> **Exercise goal**: Please transcribe every line of the listing below without changing anything.

(Data entries)
— Begin —
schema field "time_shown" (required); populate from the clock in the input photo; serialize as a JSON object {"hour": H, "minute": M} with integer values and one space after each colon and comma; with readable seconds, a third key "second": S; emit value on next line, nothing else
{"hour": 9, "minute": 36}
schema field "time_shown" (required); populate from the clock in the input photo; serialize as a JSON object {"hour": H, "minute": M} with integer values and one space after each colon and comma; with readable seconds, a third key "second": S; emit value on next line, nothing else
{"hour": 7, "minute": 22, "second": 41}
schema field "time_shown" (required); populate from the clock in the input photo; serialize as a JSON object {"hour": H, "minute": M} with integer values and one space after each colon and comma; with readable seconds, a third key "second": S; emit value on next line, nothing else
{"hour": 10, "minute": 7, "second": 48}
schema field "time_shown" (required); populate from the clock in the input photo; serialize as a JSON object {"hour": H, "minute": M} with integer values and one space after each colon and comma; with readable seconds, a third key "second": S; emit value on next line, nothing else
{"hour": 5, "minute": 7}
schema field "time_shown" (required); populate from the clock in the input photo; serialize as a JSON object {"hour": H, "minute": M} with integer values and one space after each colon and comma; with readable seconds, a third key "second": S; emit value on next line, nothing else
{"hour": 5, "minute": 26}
— End —
> **Solved exercise**:
schema field "time_shown" (required); populate from the clock in the input photo; serialize as a JSON object {"hour": H, "minute": M} with integer values and one space after each colon and comma; with readable seconds, a third key "second": S; emit value on next line, nothing else
{"hour": 9, "minute": 36}
schema field "time_shown" (required); populate from the clock in the input photo; serialize as a JSON object {"hour": H, "minute": M} with integer values and one space after each colon and comma; with readable seconds, a third key "second": S; emit value on next line, nothing else
{"hour": 7, "minute": 22, "second": 41}
schema field "time_shown" (required); populate from the clock in the input photo; serialize as a JSON object {"hour": H, "minute": M} with integer values and one space after each colon and comma; with readable seconds, a third key "second": S; emit value on next line, nothing else
{"hour": 10, "minute": 7, "second": 48}
schema field "time_shown" (required); populate from the clock in the input photo; serialize as a JSON object {"hour": H, "minute": M} with integer values and one space after each colon and comma; with readable seconds, a third key "second": S; emit value on next line, nothing else
{"hour": 5, "minute": 7}
schema field "time_shown" (required); populate from the clock in the input photo; serialize as a JSON object {"hour": H, "minute": M} with integer values and one space after each colon and comma; with readable seconds, a third key "second": S; emit value on next line, nothing else
{"hour": 5, "minute": 26}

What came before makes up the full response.